Gadrial writes: Why is the government involved in the marriage contract ? I don’t see the Devil here, however I see a revenue generator that never ends. First you get them married and make them pay, if they have problems and want a divorce they must pay again, and if they have children they are fighting over they must pay again to see who gets the brats. Marriage is nothing more than retail storefront for the STATE. Your right the church was in charge of this for at least 6,000 years, but the Church was also the government, so your argument that it would be any different seems more like fantasy than reality. The Church has proven itself over the centuries to be just as corrupt and slimy as all Governments today. A world with less or none of the other would be ideal.
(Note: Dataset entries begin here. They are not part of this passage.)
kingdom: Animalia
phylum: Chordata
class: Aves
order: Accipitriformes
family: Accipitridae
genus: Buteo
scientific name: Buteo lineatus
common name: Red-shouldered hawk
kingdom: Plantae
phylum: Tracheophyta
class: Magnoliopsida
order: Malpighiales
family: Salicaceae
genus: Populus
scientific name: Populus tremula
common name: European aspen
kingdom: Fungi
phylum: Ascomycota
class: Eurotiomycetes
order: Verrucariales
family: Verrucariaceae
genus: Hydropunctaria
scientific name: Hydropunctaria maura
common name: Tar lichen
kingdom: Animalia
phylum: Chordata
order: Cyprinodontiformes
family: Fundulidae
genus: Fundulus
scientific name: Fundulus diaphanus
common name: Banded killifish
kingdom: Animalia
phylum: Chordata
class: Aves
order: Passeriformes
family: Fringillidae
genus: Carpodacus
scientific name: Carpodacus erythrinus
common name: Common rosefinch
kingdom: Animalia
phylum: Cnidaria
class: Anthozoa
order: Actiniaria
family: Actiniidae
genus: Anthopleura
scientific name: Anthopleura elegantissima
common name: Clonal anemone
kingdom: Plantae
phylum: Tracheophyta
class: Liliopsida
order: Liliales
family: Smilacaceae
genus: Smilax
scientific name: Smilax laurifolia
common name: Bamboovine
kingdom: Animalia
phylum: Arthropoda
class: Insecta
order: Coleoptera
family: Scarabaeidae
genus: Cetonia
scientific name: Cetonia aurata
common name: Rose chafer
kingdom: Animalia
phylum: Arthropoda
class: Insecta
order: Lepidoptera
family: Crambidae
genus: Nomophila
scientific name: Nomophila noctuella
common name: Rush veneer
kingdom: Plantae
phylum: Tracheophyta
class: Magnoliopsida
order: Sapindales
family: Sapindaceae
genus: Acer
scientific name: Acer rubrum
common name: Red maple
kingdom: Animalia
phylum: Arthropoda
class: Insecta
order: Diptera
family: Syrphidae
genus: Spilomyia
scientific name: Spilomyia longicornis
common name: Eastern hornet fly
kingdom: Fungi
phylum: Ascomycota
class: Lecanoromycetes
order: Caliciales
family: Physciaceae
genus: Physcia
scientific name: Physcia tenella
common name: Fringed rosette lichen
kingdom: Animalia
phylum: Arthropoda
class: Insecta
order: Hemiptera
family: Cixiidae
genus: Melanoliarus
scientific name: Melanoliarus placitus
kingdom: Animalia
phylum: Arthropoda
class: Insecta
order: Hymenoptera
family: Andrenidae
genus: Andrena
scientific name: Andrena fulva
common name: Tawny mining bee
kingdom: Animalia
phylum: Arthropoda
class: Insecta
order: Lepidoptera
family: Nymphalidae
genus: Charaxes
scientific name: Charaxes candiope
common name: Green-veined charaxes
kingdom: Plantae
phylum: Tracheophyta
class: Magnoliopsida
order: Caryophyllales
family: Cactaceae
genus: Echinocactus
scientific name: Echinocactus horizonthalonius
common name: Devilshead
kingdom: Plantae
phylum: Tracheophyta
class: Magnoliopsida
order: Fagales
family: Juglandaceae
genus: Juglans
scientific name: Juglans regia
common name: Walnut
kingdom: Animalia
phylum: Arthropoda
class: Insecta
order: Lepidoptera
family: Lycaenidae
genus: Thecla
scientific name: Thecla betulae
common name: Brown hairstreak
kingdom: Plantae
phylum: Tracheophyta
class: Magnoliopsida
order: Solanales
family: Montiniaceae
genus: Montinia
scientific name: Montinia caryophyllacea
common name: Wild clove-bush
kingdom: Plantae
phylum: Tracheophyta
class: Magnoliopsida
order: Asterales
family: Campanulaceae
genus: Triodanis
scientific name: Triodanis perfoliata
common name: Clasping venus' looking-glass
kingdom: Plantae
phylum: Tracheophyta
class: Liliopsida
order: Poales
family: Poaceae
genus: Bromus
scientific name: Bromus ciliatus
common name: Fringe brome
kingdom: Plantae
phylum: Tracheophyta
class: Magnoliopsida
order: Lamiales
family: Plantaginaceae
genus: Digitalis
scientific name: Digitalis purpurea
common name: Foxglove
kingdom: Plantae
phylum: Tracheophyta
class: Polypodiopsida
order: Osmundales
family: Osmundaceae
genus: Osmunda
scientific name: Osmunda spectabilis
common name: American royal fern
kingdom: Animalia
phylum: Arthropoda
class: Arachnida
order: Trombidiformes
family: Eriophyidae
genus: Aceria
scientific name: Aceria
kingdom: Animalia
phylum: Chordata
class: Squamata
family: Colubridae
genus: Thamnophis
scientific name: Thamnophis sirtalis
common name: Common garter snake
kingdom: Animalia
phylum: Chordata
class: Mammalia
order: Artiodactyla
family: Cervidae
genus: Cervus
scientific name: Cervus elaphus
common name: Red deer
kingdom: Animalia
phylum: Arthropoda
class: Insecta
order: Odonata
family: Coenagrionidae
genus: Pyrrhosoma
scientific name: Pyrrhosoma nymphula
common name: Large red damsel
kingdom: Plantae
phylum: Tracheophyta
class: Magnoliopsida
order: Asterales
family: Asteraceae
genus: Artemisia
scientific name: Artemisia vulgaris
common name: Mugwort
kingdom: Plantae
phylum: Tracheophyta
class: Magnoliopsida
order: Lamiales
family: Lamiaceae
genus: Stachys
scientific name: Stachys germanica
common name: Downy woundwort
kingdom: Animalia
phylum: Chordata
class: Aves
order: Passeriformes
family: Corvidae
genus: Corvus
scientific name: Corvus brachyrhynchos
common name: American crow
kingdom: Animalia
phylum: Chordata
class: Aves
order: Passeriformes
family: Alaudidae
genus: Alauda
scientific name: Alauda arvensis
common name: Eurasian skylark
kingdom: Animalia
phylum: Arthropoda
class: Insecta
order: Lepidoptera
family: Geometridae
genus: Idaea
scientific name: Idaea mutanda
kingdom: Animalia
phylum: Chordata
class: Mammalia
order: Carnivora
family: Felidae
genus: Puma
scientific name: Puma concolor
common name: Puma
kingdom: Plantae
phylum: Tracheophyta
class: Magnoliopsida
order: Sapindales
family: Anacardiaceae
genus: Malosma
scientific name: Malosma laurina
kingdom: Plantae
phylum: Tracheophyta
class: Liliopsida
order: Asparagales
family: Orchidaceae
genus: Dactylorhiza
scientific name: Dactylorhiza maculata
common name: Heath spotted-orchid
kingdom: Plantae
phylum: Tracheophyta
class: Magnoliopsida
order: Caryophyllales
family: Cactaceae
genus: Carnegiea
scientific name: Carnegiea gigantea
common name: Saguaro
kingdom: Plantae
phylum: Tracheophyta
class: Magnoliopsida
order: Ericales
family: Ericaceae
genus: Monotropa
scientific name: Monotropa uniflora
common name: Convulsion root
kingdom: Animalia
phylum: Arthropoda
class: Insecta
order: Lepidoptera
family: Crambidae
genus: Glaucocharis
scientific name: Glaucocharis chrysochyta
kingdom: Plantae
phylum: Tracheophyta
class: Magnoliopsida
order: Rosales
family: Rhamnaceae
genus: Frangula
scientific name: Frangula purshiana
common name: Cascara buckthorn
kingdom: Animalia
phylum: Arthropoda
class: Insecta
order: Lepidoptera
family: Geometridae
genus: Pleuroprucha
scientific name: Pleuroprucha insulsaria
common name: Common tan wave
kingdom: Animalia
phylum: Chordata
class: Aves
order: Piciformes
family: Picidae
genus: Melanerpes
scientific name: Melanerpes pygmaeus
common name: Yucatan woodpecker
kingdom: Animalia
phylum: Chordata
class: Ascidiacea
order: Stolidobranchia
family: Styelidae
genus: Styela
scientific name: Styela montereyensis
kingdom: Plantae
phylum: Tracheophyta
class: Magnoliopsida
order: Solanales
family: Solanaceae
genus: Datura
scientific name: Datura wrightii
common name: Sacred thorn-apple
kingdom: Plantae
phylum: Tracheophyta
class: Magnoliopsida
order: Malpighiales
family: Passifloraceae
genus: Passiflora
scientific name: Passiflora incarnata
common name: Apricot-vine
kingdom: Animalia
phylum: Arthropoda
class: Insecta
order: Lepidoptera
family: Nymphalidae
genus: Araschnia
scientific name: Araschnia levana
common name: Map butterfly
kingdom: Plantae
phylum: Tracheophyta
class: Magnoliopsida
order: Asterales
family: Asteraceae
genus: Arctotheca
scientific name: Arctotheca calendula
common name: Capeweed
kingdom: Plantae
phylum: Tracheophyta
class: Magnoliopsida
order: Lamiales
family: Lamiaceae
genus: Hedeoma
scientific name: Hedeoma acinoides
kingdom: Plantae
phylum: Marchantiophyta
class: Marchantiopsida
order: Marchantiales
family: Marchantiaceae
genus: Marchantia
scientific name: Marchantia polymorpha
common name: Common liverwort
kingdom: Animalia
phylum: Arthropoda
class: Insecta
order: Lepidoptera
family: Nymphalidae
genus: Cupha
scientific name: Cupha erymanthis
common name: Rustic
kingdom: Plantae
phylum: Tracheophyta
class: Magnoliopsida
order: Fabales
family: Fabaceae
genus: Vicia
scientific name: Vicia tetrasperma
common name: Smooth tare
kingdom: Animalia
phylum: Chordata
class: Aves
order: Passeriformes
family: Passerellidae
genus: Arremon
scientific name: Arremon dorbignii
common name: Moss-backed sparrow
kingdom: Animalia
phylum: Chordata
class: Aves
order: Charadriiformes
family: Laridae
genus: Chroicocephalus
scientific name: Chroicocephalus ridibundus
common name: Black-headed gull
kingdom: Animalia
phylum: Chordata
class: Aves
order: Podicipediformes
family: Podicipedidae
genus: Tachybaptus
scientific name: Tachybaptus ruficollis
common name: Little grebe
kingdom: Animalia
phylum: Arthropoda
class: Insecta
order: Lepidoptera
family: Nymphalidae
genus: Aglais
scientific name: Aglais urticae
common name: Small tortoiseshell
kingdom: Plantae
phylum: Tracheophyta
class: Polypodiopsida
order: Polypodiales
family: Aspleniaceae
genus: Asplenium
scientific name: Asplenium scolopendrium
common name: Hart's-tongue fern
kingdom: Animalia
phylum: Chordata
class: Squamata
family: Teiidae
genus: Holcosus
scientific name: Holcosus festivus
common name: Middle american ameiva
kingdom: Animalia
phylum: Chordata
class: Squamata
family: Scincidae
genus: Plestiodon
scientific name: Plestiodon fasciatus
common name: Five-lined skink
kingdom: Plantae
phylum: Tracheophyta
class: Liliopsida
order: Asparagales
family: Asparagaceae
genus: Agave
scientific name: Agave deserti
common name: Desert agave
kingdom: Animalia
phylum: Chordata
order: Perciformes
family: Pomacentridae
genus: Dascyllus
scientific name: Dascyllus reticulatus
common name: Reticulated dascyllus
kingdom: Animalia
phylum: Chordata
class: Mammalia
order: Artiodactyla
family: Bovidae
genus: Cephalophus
Two problems with this theory. One, marriage has been around for all of recorded history, while the Church has been around for only 2,000 years. Nor was it the government for most of that time, except in the Papal States and in post-Henry VIII England where it was only a State agency. I agree that the Church has been seriously problematic at times, but I submit that this has primarily been when it assumed State responsibilities and was corrupted as the State always is and does.
Second, the State did not begin its interference with American marriage in pursuit of revenue, but information. Information – registration – is necessary for control, and control is required to exercise State power. Money is actually of little interest to the State, as long as it can create it out of thin air. This is nothing new, indeed, it was first discovered in the modern era by the colony of Massachusetts, and taken to an extreme by the colony of Rhode Island until the British government cracked down these financial shenanigans. State control of marriage and children is one of the many factors required for totalitarian rule, which is why it should be rejected by wise conservatives who understand the danger inherent in attempting to use the State to enforce any morality, traditional or otherwise.
What the State gives, the State can and will take away. What the State touches, it will destroy.